▶ _TASK OBJECTIVE_
Please report how many lines in the data underneath hold the word "engraçado", with no other text.

▶ _PROVIDED RECORDS_
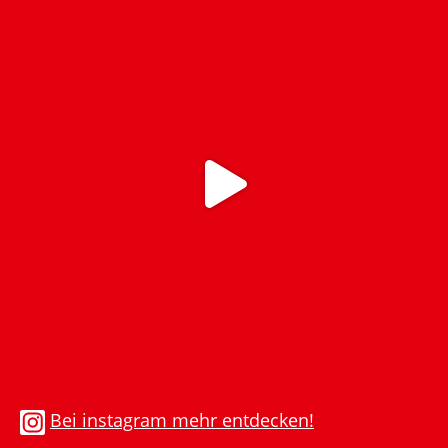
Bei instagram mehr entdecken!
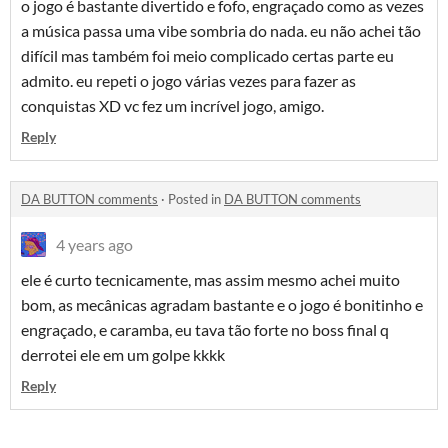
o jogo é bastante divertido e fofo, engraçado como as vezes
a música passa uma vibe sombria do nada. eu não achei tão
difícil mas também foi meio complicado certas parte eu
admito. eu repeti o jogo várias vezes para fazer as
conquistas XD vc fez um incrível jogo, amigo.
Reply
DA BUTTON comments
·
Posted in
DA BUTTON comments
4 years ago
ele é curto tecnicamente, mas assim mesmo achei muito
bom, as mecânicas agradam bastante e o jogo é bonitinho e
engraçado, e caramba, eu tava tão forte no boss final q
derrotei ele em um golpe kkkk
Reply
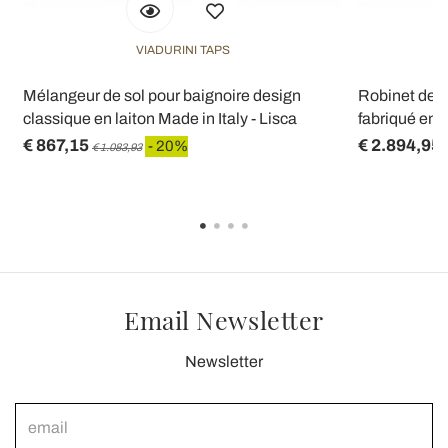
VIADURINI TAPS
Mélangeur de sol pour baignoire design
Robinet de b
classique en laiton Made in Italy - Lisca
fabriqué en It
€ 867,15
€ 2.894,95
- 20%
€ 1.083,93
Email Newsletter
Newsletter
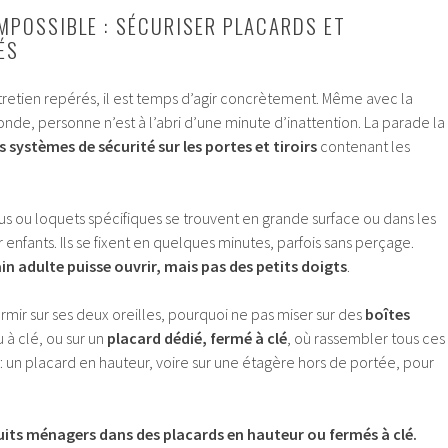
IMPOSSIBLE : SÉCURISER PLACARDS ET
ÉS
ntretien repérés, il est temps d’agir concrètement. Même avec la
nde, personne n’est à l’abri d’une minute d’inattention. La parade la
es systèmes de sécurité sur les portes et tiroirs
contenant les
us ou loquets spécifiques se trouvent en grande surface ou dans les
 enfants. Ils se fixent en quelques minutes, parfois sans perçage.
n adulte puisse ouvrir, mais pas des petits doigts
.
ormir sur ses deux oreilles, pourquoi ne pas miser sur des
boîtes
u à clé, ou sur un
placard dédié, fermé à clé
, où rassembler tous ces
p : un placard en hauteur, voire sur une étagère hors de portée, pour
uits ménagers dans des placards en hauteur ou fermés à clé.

...

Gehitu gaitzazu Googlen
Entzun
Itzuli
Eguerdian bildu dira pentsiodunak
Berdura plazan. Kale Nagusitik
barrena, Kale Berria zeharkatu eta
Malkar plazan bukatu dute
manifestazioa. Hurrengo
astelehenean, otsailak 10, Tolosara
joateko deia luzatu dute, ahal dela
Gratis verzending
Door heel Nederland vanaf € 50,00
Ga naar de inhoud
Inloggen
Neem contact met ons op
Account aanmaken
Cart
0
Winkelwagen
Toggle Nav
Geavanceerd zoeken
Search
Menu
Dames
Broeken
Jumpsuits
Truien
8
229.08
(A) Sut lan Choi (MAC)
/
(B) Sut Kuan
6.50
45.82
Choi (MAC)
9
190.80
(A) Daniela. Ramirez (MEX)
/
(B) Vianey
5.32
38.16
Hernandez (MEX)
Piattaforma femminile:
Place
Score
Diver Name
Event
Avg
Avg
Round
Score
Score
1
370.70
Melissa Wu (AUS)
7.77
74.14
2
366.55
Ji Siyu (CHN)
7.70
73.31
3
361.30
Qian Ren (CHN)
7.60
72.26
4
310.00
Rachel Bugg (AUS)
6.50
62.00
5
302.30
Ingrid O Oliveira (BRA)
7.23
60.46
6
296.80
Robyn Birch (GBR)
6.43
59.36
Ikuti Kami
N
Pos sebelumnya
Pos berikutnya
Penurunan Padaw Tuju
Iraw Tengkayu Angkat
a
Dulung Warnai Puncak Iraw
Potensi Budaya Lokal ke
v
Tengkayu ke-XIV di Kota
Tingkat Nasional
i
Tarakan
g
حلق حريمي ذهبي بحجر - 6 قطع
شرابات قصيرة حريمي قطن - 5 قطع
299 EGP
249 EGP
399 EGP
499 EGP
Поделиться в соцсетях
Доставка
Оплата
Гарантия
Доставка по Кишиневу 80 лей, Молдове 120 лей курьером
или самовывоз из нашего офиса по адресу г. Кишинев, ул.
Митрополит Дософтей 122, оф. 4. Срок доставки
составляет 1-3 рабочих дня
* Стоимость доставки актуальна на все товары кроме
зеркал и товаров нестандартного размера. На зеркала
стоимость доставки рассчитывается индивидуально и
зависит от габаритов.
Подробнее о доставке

▶ _FINISHED TASK_
2